Published Wednesday 16 May (depending on where you are)
So, today was the first day of RightsCon Toronto. After recovering with some fried chicken and restorative beer, I wanted to get down my thoughts.
What's a RightsCon you ask?
It's a global conference, similar in style to the Internet Governance Forum or NetHui, but focussed on human rights online. Run by Access Now and in it's 7th year, RightsCon 2018 has some 2,400 participants from across 115 countries. There's about 450 talks across three days, which means I've had to embrace some serious FOMO (fear of missing out) and make really hard calls during each slot to make a call on which of 2-4 excellent sounding sessions I should go to. There are dozens of talks about diversity and feminism in tech, AI, the crypto wars, Civic tech, campaigning and activism through digital tech, net neutrality and heaps more. If you can think of a human rights or digital rights issue - there's likely to be at least one session here about it.
So, I'm here, there's a LOT on and I know no-one apart from some Access Now and other activist types who I'd describe as "Internet friends".
Fortunately, after one terrible night's sleep, the jetlag isn't too bad. So here's some thoughts from the sessions that I attended today.
Cloudflare and where in the stack you should regulate content?
I went to a talk / structured conversation with Matthew Prince, the CEO of Cloudflare. Nominally about how Prince decided to kick the Daily Stormer off Cloudflare's platform, Matthew's talk was a good discussion and encapsulation of the issues around global platforms, regulation, copyright / IP regulation and the issues of free speech vs protection from hate speech and abuse.
The key takeaway from this session was whether Cloudflare, and other CDN/network/level parts of the Internet should be doing content moderation and regulation at all? Where in the stack is the right place to do this? Prince did a good job of making the point that these things should probably happen at levels where users of the Internet have relationships with companies (notably, most users probably don't know if they're accessing Cloudflare's services).
Prince did note that since booting the Daily Stormer off Cloudflare's platforms they have had governments across the world reference it as precedence for why Cloudflare should act to fulfill a takedown request from them.
Multistakeholderism: dying or evolving?
One session I went to today was about whether the multistakeholder model was dying, evolving or advancing. There was a lot of talk about ICANN (unsurprising), the level of technical and bureaucratic knowledge needed to engage and understand its processes (also unsurprising).
What struck me was the point of how many governments from the Global South don't get involved in multistakeholder fora and a general call to try and implement, and evolve multistakeholder fora domestically.
That struck a chord with me. In New Zealand, we need to do more to use multistakeholder models to engage across society to tackle the bigger issues that we face. Minister Curran has set up the Digital Economy and Digital Inclusion Multistakeholder Advisory Group (or DEDIMAG for you acronym junkies) - usefully, she appointed half of the members, then had them appoint the remaining seven or so remaining positions to help ensure a diversity of perspectives.
Apart from that, and things like NetHui (that we make happen), NZ doesn't have too many examples of multistakeholder fora. Unfortunately, the NZ Government isn't here to hear these perspectives. Which is a real shame. There are some 20 governments here and even though the NZ Government is leading a working group on digital rights for the D7, no-one from MFAT, DIA, MBIE or DPMC have made the trek.
I went to two sessions this afternoon about the Crypto wars 2.0 and state hacking.

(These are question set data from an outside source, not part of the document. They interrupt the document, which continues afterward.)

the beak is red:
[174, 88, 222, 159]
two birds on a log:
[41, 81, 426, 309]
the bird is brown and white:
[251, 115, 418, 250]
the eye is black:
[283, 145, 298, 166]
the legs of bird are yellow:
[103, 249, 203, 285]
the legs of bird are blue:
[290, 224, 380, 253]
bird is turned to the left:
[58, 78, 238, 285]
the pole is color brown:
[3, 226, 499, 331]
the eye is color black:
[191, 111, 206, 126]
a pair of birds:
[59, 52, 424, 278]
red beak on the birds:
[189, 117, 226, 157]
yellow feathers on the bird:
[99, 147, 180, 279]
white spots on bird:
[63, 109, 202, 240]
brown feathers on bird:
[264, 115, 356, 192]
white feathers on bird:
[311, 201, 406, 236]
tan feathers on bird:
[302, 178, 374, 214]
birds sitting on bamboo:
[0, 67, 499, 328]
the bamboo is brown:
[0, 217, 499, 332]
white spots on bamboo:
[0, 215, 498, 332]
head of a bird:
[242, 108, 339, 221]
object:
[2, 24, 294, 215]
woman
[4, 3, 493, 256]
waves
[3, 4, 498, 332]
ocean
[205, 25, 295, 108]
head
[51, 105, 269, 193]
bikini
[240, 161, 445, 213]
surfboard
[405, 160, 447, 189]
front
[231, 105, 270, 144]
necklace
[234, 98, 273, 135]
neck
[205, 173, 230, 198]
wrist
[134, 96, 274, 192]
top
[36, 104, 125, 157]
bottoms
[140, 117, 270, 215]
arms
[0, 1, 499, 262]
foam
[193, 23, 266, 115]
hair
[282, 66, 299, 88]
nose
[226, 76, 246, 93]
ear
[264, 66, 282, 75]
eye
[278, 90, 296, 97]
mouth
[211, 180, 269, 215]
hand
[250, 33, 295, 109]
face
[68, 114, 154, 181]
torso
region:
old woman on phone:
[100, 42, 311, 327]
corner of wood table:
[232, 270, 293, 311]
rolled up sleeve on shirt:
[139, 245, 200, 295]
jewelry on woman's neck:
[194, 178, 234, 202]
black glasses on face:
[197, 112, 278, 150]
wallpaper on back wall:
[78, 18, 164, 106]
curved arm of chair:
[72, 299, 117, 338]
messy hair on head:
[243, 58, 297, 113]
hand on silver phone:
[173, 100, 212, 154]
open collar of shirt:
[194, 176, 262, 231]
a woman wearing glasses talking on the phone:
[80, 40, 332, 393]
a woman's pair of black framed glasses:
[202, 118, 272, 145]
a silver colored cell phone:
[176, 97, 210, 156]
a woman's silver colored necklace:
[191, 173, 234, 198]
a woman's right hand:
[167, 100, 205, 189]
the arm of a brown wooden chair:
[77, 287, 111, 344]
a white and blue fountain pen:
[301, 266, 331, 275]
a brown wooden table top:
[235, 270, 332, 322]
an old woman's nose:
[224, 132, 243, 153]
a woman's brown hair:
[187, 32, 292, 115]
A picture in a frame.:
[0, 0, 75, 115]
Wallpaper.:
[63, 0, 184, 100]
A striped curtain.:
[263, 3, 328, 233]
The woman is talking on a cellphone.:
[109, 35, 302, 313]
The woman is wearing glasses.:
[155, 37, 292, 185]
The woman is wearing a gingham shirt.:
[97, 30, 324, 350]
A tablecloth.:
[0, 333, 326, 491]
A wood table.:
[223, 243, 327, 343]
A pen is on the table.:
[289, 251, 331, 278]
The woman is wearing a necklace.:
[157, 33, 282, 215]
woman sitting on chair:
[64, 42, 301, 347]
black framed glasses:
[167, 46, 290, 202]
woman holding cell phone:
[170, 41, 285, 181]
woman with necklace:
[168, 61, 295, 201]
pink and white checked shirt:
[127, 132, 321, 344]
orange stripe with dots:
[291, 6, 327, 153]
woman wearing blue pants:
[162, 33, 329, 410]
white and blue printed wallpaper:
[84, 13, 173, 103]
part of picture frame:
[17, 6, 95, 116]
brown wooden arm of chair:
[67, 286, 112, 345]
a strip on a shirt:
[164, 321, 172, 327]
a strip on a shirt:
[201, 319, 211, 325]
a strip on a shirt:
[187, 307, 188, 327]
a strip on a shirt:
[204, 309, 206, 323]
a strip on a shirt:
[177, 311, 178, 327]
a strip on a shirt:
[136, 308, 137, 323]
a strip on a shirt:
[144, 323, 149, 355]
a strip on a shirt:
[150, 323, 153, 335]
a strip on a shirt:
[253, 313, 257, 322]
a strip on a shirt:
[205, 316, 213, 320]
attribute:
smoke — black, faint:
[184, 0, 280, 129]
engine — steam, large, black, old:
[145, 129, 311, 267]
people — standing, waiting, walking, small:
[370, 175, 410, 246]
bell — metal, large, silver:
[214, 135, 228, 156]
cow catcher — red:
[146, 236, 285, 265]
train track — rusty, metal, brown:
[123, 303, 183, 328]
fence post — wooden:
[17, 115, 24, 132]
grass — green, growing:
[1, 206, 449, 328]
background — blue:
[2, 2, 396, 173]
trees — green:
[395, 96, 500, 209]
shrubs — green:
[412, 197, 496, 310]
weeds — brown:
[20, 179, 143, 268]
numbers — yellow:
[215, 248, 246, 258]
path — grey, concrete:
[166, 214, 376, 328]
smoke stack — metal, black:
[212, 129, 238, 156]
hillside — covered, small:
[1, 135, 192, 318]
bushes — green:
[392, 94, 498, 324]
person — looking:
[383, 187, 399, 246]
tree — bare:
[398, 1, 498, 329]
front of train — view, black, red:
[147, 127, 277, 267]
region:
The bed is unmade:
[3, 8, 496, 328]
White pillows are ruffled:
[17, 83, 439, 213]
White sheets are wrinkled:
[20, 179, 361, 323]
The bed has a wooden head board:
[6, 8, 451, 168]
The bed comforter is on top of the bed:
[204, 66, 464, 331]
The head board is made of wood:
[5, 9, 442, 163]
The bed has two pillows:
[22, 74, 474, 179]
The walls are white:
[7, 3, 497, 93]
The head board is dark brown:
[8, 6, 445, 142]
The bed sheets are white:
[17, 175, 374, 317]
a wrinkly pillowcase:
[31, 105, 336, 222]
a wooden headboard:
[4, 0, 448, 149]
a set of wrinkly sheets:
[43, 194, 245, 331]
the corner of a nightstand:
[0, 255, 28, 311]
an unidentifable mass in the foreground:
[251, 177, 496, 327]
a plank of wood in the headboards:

They were very interesting and there seemed to be widespread consensus that strong, widespread encryption is the goal for technologists, civil society and yes, even governments (well, Western Governments at least). I had to tip my hat to a Mr Aled Lloyd Jones from the UK Home Office who was on a panel with Bruce Schnier and Cindy Cohn (both elder gods of the crypto wars debates) and Mahsa Alimardani, an Oxbridge-based researcher who focuses on Iranian censorship issues. He was very reasonable, took all the tough questions in good spirits, and got about 75% of the questions from the floor.
All in all, it was a great day full of brain food with only one dud panel (not mentioned for brevity).
And of course, how long did it take me to meet another kiwi? End of the first session I found a kiwi who lives and works here in Toronto who must have heard my accent.